28 de enero de 2008

el péndulo rojo

y la velocidad de tus gestos perfectos grabada a fuego en una llamada telefónica, en un bar lleno de gente, como un giro de tu cadera eterna resbalando sobre el frío y la niebla, para acabar ardiendo en cada una de las noches que vamos tejiendo despacio, invadidos por la rabia y la urgencia pero sin necesidad de abusar del elixir de las huidas ni tener que inventarnos coartadas en cada beso desesperado. Cuchillas afiladas brillando por encima de la música y el vértigo de las aceras impares, que laten con el idioma de las madrugadas y nunca ven preciso un cambio de ritmo. Prendiendo certezas de las ramas más altas, para que nunca se manchen de barro, escondemos el mapa del tesoro en un rincón secreto para protegerlo de la luz del sol y bendecirlo con la luz azulada de cualquier sala de cine.
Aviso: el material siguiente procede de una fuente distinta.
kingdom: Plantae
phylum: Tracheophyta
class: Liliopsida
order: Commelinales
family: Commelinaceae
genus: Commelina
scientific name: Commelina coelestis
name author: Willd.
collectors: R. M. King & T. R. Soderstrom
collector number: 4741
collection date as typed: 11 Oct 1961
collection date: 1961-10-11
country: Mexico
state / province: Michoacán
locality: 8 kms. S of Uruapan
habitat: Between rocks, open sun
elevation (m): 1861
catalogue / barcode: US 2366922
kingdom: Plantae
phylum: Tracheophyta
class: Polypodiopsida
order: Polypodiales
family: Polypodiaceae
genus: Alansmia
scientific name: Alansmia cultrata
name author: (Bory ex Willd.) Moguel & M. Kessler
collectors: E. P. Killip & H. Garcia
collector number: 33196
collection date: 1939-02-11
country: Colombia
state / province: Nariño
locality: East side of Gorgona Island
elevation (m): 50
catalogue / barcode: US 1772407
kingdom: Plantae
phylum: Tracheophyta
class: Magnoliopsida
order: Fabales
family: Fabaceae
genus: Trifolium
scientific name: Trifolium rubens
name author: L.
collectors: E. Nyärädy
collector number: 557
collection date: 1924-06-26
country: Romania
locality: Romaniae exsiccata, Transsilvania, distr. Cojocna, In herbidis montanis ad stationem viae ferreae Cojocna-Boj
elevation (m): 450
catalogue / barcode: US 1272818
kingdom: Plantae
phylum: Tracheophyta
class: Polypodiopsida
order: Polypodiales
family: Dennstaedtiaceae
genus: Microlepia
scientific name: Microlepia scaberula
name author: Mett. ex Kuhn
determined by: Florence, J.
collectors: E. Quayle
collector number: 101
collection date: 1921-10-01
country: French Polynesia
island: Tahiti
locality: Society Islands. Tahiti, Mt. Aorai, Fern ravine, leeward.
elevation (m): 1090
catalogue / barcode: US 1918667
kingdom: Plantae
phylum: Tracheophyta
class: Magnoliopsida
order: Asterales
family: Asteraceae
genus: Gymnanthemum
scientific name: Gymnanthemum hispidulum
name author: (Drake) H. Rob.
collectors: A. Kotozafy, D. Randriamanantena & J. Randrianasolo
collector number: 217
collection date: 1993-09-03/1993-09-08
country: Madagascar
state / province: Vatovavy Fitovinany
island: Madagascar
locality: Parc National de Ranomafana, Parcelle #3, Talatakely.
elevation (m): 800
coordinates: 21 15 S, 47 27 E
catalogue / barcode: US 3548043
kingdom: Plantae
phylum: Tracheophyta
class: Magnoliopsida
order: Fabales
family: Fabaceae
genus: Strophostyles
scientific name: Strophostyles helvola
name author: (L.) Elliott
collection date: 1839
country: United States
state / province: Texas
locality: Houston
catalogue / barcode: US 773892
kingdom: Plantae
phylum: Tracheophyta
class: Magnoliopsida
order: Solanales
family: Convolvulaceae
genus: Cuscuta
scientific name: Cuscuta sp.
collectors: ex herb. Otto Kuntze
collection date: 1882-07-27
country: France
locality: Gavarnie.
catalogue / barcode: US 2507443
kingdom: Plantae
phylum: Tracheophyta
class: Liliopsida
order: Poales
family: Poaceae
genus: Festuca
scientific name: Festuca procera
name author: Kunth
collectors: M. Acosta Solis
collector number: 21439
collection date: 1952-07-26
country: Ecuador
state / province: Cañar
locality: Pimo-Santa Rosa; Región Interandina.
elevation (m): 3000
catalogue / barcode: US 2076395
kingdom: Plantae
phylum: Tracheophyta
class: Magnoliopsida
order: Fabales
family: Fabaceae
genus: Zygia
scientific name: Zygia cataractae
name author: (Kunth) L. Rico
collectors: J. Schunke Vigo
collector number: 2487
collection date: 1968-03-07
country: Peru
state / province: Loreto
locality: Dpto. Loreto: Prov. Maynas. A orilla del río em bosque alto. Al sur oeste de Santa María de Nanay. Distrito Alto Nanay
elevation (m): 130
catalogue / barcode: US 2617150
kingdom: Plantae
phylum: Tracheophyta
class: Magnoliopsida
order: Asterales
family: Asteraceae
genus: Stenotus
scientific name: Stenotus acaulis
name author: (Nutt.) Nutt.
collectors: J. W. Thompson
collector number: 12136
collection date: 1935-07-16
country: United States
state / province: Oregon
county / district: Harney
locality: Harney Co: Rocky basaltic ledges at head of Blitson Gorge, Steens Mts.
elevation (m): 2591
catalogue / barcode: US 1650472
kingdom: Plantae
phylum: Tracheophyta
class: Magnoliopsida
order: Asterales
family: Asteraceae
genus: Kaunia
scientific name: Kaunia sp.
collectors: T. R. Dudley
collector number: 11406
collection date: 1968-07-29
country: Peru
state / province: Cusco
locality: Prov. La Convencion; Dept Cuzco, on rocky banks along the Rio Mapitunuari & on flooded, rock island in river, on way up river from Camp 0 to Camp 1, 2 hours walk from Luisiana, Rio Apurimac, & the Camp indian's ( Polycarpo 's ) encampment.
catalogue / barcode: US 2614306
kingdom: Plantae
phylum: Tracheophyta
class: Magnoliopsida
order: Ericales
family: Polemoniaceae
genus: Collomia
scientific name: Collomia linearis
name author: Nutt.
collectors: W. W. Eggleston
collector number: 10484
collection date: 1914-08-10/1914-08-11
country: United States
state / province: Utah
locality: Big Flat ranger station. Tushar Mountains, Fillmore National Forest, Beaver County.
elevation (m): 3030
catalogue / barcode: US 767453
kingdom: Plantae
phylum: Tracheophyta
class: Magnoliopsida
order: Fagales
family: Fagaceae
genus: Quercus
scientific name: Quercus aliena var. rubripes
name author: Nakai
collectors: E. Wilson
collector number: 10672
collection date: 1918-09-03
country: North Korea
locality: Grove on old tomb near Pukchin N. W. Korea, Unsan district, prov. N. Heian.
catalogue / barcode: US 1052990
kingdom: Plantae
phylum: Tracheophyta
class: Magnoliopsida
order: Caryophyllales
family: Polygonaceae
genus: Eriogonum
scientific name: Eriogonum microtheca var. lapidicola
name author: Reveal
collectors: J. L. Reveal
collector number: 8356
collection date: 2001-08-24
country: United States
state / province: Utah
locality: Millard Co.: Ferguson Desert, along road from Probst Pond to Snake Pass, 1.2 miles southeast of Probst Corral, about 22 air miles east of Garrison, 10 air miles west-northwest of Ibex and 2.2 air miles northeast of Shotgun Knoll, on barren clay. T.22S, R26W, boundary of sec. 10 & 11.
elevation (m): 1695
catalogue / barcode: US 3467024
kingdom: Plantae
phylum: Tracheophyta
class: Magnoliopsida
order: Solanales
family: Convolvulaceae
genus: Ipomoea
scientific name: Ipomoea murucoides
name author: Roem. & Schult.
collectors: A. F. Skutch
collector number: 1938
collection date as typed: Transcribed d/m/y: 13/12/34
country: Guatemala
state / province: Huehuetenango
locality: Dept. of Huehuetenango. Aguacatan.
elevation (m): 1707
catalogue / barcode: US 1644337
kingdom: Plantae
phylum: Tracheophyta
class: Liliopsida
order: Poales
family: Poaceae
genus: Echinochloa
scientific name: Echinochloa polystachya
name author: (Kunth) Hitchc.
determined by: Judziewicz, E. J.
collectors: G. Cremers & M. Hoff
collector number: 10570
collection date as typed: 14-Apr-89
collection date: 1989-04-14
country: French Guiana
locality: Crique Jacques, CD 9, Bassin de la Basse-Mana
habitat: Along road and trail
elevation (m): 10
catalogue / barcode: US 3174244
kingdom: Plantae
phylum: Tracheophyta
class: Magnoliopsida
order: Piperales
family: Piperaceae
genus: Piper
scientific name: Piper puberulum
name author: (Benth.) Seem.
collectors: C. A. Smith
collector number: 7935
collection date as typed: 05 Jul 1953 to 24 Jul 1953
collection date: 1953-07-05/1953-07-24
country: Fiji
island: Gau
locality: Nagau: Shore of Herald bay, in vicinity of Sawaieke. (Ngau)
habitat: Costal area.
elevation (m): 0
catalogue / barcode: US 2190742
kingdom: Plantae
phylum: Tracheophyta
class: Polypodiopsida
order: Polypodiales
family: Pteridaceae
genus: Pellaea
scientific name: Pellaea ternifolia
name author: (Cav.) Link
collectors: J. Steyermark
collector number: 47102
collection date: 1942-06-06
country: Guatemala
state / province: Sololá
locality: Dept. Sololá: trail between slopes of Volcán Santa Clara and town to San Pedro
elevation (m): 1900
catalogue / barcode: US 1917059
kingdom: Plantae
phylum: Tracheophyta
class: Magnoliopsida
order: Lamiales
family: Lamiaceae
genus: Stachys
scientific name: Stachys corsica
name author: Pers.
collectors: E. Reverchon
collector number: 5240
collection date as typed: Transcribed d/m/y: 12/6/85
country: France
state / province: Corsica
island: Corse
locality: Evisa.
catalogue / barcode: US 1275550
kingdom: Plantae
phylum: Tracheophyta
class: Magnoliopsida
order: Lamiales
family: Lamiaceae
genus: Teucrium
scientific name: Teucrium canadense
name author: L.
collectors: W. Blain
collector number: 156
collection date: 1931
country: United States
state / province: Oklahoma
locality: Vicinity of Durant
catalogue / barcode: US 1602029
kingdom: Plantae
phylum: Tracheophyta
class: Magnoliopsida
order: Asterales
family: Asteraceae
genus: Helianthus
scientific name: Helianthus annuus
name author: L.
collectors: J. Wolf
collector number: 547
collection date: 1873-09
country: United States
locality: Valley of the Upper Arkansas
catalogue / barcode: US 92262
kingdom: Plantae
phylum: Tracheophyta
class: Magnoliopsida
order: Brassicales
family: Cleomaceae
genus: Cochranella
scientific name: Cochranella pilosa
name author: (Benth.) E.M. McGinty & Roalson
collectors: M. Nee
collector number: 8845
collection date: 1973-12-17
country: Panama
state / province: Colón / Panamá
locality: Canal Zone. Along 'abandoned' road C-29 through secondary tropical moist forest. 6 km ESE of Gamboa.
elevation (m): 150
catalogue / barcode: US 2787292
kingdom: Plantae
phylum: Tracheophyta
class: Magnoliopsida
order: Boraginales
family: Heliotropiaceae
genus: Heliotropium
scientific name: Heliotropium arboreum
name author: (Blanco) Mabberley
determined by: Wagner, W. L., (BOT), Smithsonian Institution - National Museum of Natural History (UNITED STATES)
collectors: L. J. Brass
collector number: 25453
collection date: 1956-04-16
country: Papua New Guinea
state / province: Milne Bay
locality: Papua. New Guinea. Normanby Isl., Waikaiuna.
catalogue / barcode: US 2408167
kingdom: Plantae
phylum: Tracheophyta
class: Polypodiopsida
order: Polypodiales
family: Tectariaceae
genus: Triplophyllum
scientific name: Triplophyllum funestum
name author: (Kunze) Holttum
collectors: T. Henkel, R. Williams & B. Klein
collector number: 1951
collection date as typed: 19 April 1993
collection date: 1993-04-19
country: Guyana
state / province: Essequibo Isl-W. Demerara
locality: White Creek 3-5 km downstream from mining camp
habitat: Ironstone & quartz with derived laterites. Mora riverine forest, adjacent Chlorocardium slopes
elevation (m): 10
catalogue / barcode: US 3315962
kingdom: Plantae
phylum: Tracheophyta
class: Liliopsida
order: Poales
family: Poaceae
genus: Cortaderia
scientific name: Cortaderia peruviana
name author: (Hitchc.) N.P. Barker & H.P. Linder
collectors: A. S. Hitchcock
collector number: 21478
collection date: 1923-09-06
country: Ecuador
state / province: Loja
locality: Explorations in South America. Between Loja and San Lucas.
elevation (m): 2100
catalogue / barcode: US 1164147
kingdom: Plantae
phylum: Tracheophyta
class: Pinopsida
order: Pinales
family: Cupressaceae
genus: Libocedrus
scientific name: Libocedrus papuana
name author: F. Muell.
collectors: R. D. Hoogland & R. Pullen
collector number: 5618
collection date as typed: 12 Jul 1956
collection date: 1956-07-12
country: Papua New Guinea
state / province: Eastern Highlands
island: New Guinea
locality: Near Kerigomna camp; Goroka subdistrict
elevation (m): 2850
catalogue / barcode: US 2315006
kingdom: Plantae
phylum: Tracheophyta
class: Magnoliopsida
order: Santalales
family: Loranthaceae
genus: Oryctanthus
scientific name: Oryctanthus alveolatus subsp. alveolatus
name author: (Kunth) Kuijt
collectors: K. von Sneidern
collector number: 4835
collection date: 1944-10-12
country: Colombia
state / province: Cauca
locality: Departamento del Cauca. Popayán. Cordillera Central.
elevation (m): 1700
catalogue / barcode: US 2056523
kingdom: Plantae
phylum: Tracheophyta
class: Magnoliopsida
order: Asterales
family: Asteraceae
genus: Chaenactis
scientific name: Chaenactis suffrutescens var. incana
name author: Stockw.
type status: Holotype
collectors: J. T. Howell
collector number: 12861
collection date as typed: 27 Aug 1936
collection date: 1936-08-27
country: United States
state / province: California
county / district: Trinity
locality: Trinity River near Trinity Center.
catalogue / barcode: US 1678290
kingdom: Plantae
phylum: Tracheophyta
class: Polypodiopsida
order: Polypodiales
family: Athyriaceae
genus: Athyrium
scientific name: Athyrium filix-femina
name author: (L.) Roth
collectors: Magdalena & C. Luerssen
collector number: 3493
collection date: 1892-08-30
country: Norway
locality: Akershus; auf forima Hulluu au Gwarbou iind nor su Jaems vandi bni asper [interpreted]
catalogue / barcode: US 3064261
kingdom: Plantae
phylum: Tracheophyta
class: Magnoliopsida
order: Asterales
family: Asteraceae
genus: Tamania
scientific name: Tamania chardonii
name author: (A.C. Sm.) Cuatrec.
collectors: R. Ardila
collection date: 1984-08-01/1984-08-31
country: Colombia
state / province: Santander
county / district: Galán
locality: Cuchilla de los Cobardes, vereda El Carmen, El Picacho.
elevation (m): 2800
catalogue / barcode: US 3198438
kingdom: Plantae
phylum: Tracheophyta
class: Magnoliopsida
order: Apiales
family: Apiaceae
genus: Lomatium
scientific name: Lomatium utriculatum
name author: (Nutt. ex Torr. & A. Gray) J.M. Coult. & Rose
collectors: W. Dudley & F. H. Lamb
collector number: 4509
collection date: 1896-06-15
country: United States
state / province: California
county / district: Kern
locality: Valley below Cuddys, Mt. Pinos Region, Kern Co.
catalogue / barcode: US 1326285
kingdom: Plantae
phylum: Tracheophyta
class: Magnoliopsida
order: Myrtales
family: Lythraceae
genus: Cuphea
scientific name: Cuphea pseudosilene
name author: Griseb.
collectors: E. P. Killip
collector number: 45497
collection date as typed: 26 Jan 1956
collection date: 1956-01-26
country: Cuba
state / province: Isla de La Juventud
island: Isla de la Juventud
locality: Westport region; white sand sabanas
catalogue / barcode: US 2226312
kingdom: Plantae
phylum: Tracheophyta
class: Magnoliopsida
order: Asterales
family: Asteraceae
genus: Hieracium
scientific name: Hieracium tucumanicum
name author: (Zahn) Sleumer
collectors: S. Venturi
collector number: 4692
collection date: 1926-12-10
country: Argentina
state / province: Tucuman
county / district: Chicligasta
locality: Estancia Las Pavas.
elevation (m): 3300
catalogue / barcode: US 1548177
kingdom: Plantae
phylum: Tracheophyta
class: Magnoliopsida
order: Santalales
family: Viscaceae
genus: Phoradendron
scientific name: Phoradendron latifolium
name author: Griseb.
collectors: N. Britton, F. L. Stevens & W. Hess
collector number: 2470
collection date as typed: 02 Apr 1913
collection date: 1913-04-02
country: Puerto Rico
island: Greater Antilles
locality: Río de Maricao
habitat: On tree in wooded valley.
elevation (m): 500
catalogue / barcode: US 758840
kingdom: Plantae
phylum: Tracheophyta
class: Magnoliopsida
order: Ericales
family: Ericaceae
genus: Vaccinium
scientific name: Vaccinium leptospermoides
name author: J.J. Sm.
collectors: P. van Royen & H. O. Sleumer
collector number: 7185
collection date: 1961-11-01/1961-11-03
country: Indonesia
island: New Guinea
Porque cuando llega la estación de las lluvias, es el momento de sembrar, plantar cada uno de los descubrimientos y sentarse a la sombra a verlos florecer. Un solo de armónica más y estaremos en cualquier otra parte, en un escenario distinto, pero con la misma aceleración marcando el pulso de las ausencias y las presencias. No hay metrónomos que la soporten.

1 comentario:

Beauséant dijo...

es una pena, pero no existen metrónomos que midan la vida ni quitamanchas para el alma.. debemos pues buscar nuestro propio ritmo, y vivir con nuestra mala conciencia...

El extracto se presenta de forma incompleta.